Jusqu’ici sans couverture de Radio-Canada, les Territoires du Nord-Ouest bénéficieront désormais d’un vidéojournaliste à temps plein à Yellowknife, comme c’est déjà le cas au Yukon. « Notre stratégie est axée sur la couverture du territoire », confie Marco Dubé, directeur général des services régionaux de Radio-Canada.
Un contexte favorable
Le 28 septembre dernier, lors de la présentation du Canada créatif, le gouvernement s’est engagé à soutenir les médias écrits communautaires en situation minoritaire, conscient de l’importance des nouvelles locales. L’État entend ainsi réaffirmer sa position au sein de communautés francophones parfois ignorées.
« C’est une question de conjoncture », admet M. Dubé. Avec ce regain d’intérêt du gouvernement, les subventions reviennent : « Nous avons vécu des compressions budgétaires importantes au cours de la dernière décennie et il était très difficile d’ajouter des services permanents. Aujourd’hui, il y a un réinvestissement fédéral dans Radio-Canada », explique-t-il. On parle ici de 675 millions de dollars réinvestis sur cinq ans.
Du côté des médias communautaires, on se questionne : « Est-ce que Radio-Canada sera le seul bénéficiaire de l’argent réinjecté par Patrimoine canadien? », se demande le rédacteur en chef de L’Aquilon. « Ce serait bien de ne pas oublier les petits médias communautaires », rejoint Thibaut Rondel, directeur de l’Aurore boréale au Yukon.
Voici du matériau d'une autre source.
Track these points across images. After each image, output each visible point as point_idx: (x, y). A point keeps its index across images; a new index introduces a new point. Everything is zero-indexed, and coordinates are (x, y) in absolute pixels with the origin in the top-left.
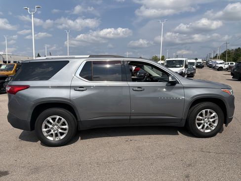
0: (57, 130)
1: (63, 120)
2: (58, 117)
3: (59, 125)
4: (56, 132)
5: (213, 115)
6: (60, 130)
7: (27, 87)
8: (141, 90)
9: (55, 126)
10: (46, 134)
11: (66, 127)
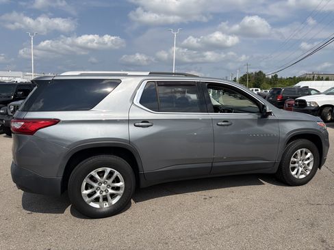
0: (106, 191)
1: (116, 173)
2: (108, 170)
3: (109, 182)
4: (104, 194)
5: (307, 156)
6: (111, 191)
7: (55, 122)
8: (228, 125)
9: (103, 185)
10: (87, 199)
11: (121, 184)
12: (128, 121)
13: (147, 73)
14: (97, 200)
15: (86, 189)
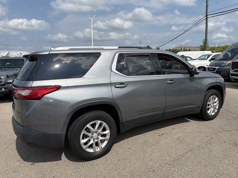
0: (97, 138)
1: (104, 124)
2: (99, 122)
3: (100, 131)
4: (96, 140)
5: (215, 101)
6: (101, 138)
7: (58, 88)
9: (95, 134)
10: (84, 147)
11: (107, 132)
12: (111, 84)
13: (117, 47)
14: (91, 146)
15: (83, 138)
Quelle place pour Radio-Canada?
Les médias communautaires, présents depuis des décennies, doivent composer avec le nouvel acteur médiatique. « Nous sommes là depuis 30 ans avec L’Aquilon : on a une façon de faire, une connexion avec la communauté, on a rempli pendant toutes ces années le mandat d’être la source d’information en français dans les TNO », souligne Maxence Jaillet.
Du côté du diffuseur public, M. Dubé assure que l’objectif est de bonifier l’offre présente : « C’est important que le diffuseur public soit présent dans une région où la francophonie est vibrante et active. On veut couvrir des sujets qui témoignent de la réalité des auditoires des régions et témoigner de la vitalité culturelle des communautés francophones éloignées des grands centres. »
Des mandats différents
Hélène Lequitte, rédactrice en chef du Franco, en Alberta, rappelle que « les mandats ne sont pas les mêmes ». D’un côté, les journaux communautaires représenteraient la communauté francophone, de façon locale et resserrée, et de l’autre, Radio-Canada aurait vocation à couvrir des sujets plus larges, « avec d’autres moyens ».
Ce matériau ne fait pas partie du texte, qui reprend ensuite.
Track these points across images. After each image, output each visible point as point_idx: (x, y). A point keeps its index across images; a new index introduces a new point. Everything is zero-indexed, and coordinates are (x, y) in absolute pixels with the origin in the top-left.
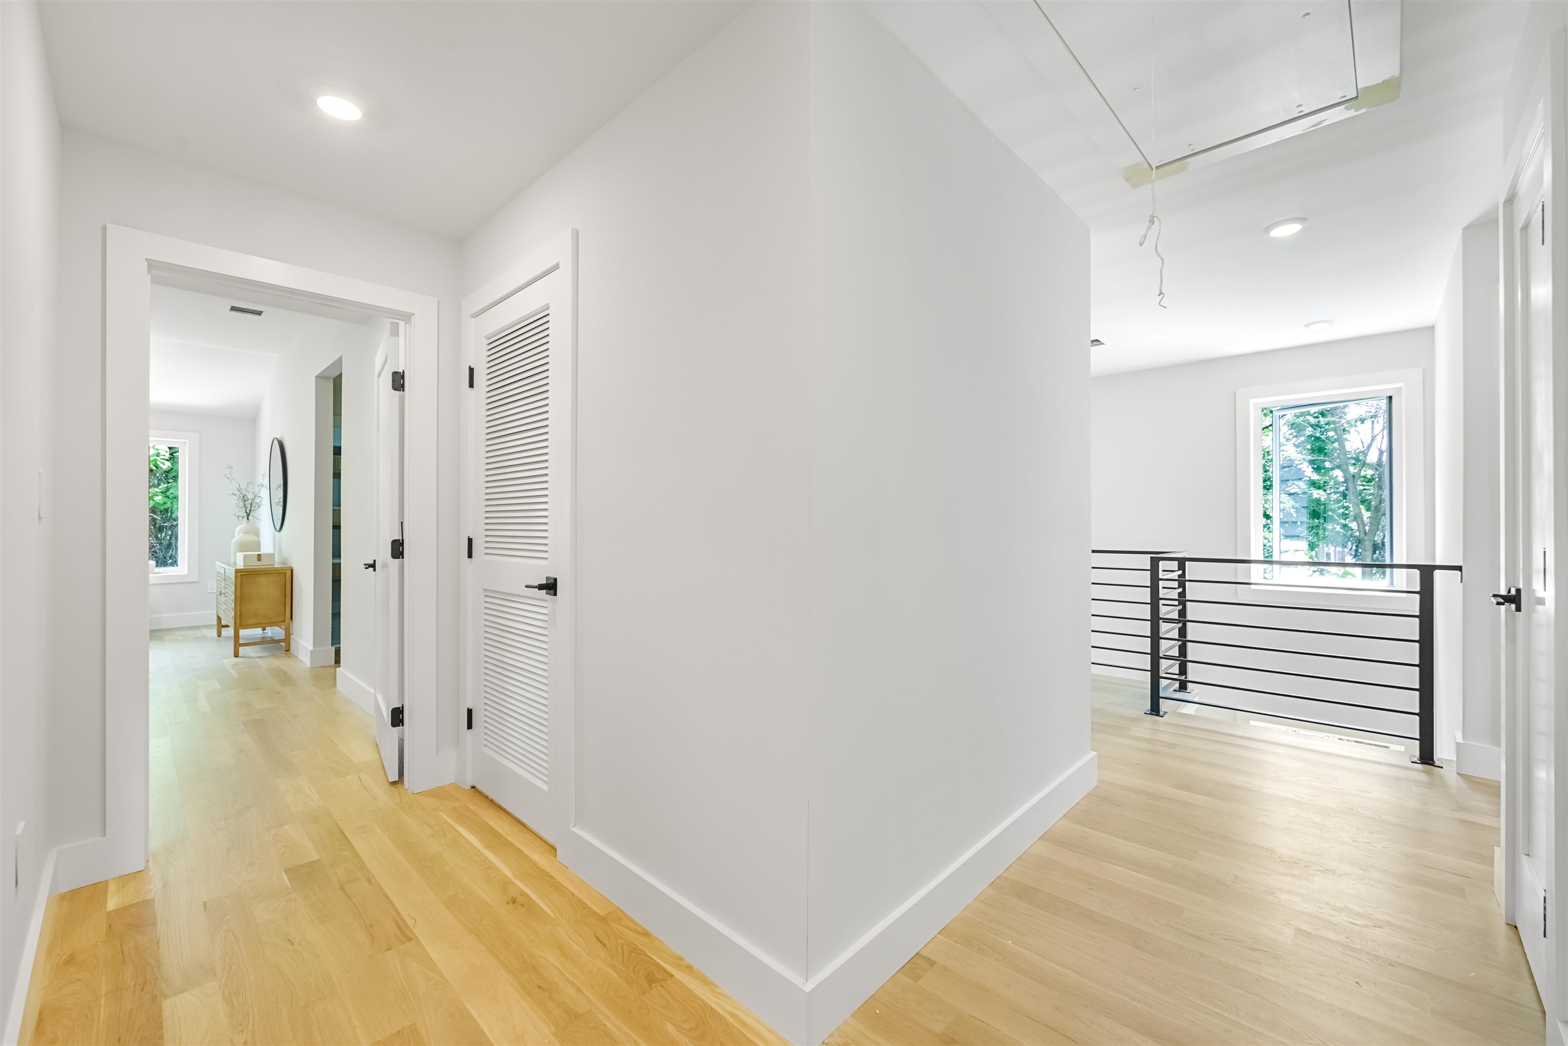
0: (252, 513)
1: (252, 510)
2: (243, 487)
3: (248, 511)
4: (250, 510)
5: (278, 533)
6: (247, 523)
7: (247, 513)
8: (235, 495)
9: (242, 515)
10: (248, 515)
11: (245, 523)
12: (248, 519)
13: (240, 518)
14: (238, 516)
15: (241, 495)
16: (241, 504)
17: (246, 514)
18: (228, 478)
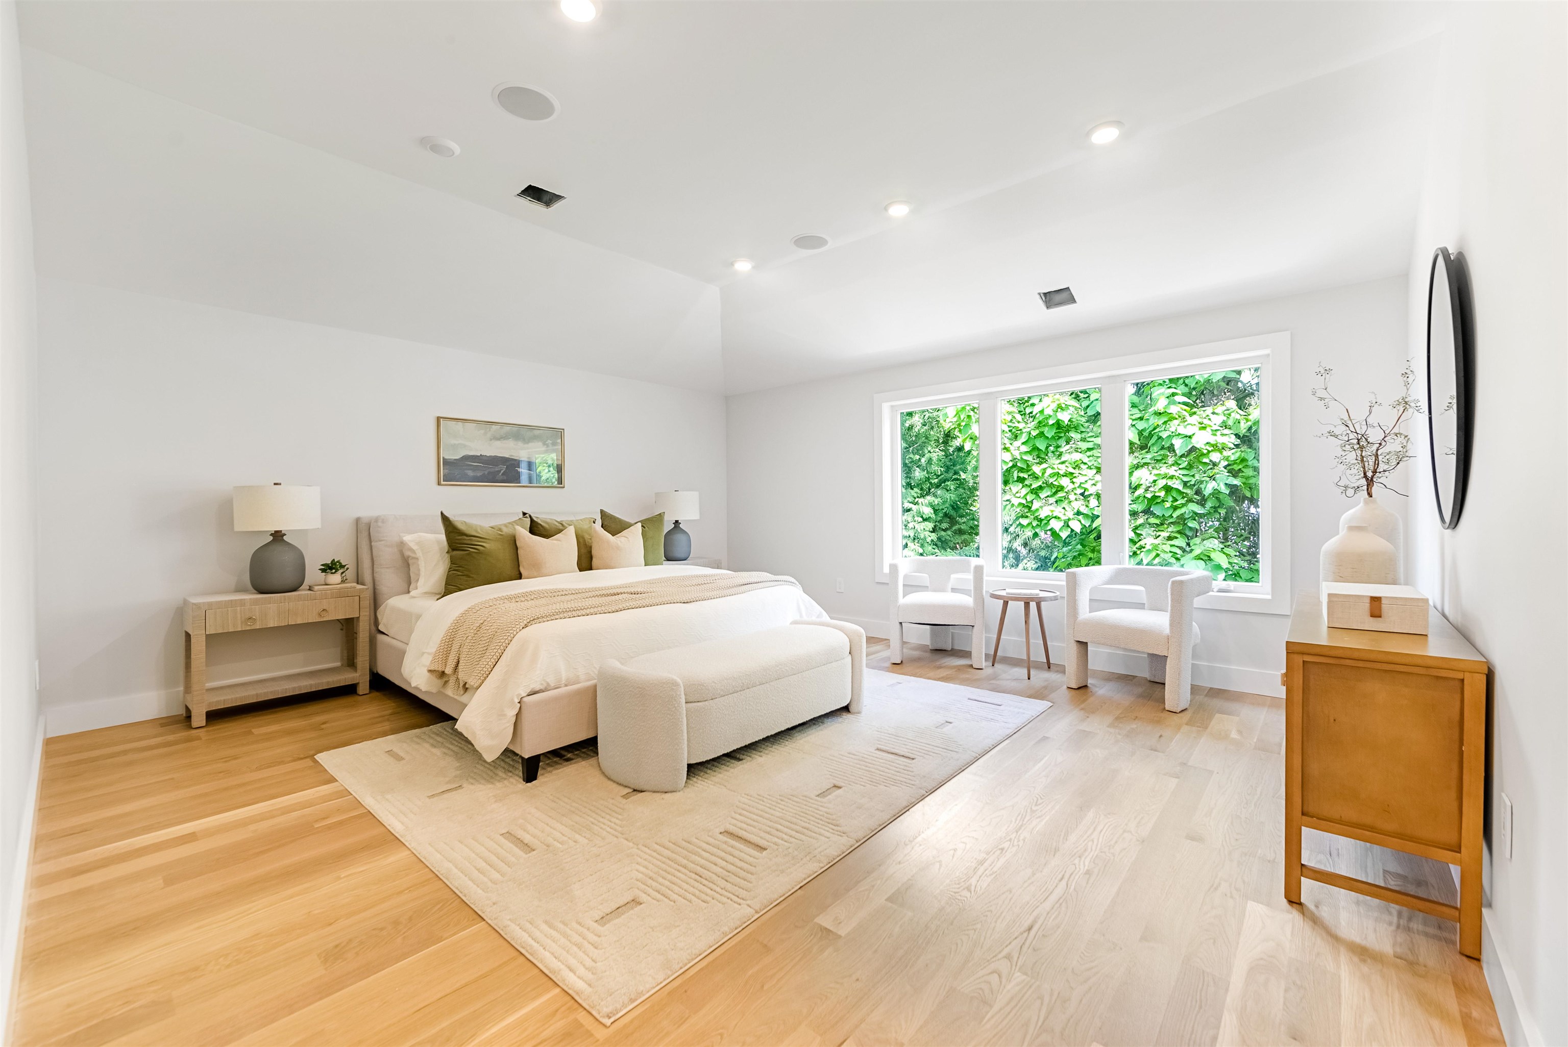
0: (1380, 479)
1: (1380, 469)
2: (1359, 415)
3: (1370, 474)
4: (1375, 472)
5: (1449, 531)
6: (1366, 502)
7: (1367, 479)
8: (1336, 436)
9: (1356, 485)
10: (1370, 482)
11: (1362, 504)
12: (1370, 495)
13: (1350, 492)
14: (1346, 487)
15: (1352, 436)
16: (1352, 457)
17: (1364, 482)
18: (1321, 399)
Mais la différence de mandat est parfois floue. Pour Thibaut Rondel, directeur de l’Aurore boréale, à Whitehorse, « les mêmes sujets avec les mêmes intervenants » sont parfois traités à Radio-Canada. Cette duplication de contenu aurait tendance à s’accentuer avec le virage numérique, mêlant « complémentarité et concurrence » pour le responsable.
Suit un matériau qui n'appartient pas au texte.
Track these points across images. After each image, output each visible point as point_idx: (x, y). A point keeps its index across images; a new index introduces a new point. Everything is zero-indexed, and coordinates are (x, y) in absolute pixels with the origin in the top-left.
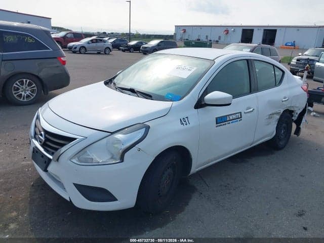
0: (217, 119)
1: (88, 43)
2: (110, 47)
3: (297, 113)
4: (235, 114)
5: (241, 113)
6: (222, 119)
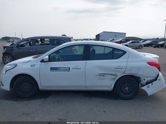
0: (51, 68)
1: (130, 43)
2: (141, 45)
3: (144, 80)
4: (65, 68)
5: (69, 68)
6: (54, 69)
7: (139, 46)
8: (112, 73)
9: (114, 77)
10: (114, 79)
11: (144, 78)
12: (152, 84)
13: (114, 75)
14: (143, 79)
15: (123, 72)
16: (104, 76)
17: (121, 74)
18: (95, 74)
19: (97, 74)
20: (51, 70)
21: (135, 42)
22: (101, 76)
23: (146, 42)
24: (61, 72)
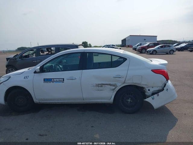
0: (44, 79)
1: (158, 48)
2: (173, 49)
3: (149, 90)
4: (59, 79)
5: (63, 79)
6: (47, 81)
7: (170, 51)
8: (111, 83)
9: (114, 88)
10: (114, 89)
11: (149, 88)
12: (158, 95)
13: (114, 85)
14: (147, 89)
15: (123, 82)
16: (101, 86)
17: (121, 84)
18: (92, 85)
19: (94, 85)
20: (44, 81)
21: (165, 46)
22: (99, 87)
23: (180, 45)
24: (55, 84)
Afin que Radio-Canada ne soit pas un compétiteur pour les médias communautaires déjà en place, Maxence Jaillet reste ouvert à la collaboration : « Pouvoir échanger, partager, trouver une façon de travailler pour servir au mieux la communauté ». Au fond, il considère l’arrivée de Radio-Canada à Yellowknife comme « une alternative au bénéfice de la communauté ».
Pour M. Rondel, toutefois, une collaboration n’est pas souhaitable à l’heure actuelle avec la journaliste de Radio-Canada basée à Whitehorse, car « nos journaux doivent impérativement conserver leur indépendance et leur liberté de ton ». Il reconnaît néanmoins le bénéfice de la « pluralité des médias francophones dans le Grand Nord canadien ».
Avec une éventuelle ouverture de poste permanent au Nunavut, « un projet en réflexion », révèle Marco Dubé, le paysage médiatique s’apprête à se diversifier. Reste à souhaiter que « plus la faune médiatique est diverse, plus elle s’enrichit », comme l’estime la rédactrice du Franco.